TASK DESCRIPTION
How does the data below read from its first line through the line containing "Identity Server configuration"? Print those lines exactly.

================================

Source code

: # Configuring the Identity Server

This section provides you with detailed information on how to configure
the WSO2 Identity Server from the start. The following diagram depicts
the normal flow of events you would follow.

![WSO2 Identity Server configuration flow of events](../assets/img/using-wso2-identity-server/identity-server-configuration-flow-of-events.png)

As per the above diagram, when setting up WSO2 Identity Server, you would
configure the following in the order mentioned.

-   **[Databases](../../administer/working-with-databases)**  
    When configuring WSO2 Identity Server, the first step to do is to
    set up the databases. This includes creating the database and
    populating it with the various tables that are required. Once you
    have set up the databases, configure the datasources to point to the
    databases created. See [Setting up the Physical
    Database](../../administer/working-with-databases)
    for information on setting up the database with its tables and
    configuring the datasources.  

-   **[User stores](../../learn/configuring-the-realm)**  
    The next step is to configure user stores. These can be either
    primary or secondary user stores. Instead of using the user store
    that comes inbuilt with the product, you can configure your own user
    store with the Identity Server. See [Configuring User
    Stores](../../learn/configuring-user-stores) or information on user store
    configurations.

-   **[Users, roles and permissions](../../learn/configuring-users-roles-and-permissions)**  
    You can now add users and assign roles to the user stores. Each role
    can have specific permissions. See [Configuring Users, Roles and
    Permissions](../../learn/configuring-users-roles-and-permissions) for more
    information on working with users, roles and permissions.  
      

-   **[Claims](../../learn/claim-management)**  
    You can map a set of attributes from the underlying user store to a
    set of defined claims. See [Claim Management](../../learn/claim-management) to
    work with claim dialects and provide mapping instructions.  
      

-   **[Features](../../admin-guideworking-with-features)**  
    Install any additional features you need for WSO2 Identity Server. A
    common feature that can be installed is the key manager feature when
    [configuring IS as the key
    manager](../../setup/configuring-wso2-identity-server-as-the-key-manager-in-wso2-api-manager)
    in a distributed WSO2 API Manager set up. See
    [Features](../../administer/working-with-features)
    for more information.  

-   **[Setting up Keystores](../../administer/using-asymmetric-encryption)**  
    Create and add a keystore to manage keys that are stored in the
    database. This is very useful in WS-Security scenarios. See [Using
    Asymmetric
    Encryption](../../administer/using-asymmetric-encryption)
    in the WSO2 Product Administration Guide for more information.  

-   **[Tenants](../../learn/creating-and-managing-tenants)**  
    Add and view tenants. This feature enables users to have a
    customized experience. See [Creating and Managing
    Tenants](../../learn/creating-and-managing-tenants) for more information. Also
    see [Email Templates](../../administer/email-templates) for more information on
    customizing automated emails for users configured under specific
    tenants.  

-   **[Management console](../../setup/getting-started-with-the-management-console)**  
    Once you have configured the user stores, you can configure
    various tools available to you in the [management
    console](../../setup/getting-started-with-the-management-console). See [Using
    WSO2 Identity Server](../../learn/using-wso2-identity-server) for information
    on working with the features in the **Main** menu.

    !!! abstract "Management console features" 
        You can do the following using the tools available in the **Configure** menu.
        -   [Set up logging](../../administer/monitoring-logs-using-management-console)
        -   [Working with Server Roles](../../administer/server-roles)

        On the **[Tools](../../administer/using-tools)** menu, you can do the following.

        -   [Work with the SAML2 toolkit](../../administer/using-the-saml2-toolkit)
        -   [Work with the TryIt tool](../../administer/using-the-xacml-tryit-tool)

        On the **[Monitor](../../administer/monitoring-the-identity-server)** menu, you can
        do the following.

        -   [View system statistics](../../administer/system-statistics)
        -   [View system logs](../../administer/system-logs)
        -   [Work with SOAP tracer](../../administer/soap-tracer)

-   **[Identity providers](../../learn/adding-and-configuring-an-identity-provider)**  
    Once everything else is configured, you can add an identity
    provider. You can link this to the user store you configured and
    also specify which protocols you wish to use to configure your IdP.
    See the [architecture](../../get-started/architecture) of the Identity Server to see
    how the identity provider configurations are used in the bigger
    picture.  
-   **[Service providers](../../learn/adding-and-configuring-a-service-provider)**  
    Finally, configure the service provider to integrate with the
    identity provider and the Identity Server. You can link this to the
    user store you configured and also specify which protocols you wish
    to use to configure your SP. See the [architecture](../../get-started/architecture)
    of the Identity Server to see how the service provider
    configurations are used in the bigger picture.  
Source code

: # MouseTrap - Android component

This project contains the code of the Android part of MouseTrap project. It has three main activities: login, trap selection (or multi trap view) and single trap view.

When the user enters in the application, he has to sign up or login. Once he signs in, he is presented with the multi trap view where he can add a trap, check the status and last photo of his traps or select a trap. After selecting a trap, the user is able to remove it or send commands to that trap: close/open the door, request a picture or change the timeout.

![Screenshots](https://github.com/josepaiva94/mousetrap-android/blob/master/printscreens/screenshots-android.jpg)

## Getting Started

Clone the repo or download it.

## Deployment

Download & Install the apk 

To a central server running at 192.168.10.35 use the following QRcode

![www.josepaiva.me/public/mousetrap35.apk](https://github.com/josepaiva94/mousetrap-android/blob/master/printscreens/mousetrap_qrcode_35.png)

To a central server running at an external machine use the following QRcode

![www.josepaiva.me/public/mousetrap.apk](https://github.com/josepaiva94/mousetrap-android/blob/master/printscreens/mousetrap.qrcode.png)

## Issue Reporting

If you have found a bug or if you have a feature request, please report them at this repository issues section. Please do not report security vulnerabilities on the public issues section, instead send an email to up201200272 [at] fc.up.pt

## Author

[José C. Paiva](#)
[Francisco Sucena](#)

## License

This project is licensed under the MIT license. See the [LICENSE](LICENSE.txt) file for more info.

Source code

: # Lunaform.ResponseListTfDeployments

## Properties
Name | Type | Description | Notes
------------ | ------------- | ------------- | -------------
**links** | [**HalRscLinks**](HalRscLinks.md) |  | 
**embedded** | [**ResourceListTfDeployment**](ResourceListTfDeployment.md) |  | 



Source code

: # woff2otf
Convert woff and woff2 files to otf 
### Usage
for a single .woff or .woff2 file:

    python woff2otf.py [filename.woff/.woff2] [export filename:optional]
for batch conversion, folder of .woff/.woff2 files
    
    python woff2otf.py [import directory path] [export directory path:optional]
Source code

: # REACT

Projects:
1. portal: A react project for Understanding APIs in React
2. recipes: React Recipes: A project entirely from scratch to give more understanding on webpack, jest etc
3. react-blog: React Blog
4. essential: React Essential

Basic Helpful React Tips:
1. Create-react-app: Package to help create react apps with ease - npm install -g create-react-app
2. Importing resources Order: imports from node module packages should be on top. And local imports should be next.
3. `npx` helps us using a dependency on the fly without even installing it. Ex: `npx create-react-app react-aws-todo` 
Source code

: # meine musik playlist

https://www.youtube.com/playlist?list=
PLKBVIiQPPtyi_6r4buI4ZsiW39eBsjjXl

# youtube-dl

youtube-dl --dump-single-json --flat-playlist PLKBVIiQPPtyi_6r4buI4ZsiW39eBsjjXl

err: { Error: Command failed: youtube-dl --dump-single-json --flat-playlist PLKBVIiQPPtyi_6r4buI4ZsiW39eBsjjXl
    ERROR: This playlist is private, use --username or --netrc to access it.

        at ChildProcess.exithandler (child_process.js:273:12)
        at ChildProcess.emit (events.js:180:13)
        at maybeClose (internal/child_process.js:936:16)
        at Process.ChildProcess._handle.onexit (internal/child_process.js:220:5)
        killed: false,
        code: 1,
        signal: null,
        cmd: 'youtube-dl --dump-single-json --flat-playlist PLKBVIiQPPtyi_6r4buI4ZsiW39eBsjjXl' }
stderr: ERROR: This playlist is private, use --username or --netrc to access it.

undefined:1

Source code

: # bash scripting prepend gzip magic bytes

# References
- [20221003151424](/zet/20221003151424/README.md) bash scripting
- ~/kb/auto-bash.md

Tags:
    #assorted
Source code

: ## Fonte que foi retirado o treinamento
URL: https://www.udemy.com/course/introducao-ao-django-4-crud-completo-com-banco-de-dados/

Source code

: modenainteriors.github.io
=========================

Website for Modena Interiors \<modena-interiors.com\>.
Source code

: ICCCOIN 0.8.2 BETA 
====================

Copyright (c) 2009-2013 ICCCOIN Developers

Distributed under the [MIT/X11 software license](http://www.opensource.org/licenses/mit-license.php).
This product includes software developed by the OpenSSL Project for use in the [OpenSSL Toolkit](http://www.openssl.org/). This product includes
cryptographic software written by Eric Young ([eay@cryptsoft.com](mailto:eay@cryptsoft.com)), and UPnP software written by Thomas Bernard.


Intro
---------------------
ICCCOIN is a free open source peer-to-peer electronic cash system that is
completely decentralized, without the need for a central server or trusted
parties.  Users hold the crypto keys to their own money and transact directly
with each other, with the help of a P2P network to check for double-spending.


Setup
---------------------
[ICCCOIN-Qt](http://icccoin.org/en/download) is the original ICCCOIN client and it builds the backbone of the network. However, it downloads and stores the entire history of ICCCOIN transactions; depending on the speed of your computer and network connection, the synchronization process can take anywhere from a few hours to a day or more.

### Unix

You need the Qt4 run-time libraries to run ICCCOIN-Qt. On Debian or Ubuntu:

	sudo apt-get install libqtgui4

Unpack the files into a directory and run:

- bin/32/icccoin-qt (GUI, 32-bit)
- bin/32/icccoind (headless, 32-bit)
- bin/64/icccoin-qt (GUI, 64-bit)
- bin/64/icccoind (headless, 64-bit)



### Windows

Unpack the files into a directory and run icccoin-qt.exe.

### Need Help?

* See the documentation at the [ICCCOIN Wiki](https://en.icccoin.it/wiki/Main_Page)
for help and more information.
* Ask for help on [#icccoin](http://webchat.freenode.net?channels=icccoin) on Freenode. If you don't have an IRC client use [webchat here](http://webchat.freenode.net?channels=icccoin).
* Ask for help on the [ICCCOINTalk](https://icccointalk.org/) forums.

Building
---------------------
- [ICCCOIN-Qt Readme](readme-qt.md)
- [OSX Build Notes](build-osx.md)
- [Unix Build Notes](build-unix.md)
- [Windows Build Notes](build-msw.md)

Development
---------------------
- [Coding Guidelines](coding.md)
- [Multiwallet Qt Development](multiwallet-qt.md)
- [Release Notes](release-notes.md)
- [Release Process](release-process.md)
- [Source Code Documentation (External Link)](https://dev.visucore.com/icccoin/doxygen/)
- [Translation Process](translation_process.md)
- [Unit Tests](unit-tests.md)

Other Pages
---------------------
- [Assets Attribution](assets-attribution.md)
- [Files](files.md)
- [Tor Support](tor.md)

================================

YOUR RESPONSE
Source code

: # Configuring the Identity Server

This section provides you with detailed information on how to configure
the WSO2 Identity Server from the start. The following diagram depicts
the normal flow of events you would follow.

![WSO2 Identity Server configuration flow of events](../assets/img/using-wso2-identity-server/identity-server-configuration-flow-of-events.png)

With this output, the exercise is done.